►
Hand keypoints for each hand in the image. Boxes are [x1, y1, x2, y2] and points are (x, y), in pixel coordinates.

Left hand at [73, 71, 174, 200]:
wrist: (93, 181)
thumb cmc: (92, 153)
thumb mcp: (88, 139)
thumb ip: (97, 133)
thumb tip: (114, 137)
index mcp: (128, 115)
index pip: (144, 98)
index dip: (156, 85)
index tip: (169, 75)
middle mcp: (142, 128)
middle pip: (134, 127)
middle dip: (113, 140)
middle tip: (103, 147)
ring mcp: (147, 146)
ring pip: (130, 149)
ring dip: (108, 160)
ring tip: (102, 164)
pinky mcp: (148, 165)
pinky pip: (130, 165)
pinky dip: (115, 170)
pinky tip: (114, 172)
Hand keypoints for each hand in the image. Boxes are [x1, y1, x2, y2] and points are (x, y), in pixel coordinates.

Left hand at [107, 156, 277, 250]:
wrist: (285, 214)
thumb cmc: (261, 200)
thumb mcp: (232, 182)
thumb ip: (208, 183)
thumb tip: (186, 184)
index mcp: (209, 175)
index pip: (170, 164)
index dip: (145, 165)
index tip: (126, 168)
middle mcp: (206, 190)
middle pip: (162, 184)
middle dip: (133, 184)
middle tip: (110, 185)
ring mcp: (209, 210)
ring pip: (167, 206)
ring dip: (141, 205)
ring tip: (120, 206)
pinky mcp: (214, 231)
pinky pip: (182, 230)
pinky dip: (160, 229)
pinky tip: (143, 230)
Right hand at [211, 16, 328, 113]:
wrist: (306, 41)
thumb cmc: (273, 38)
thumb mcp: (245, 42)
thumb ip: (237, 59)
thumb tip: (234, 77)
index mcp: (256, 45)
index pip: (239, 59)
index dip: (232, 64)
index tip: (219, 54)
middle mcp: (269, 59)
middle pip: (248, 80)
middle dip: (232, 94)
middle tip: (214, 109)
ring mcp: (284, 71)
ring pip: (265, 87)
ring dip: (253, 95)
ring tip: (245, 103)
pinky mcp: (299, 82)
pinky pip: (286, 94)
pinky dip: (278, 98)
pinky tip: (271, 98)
◄
Return exactly, please, the lines of the material from the first one down to and including the line where "pinky mcp: (148, 165)" appears.

◆ Solution to the exercise:
Hand keypoints for each hand in the image. Boxes are [x1, y1, x2, y2] and points are (x, y), in pixel coordinates.

Left hand at [73, 71, 174, 200]:
wrist: (93, 181)
thumb cmc: (92, 153)
thumb mcp: (88, 139)
thumb ip: (97, 133)
thumb tip: (114, 137)
index mcp: (128, 115)
index pip: (144, 98)
index dip: (156, 85)
index tip: (169, 75)
middle mcp: (142, 128)
middle pip: (134, 127)
middle dip: (113, 140)
middle tip: (103, 147)
ring mcp: (147, 146)
ring pip: (130, 149)
ring dip: (108, 160)
ring tip: (102, 164)
pinky mcp: (148, 165)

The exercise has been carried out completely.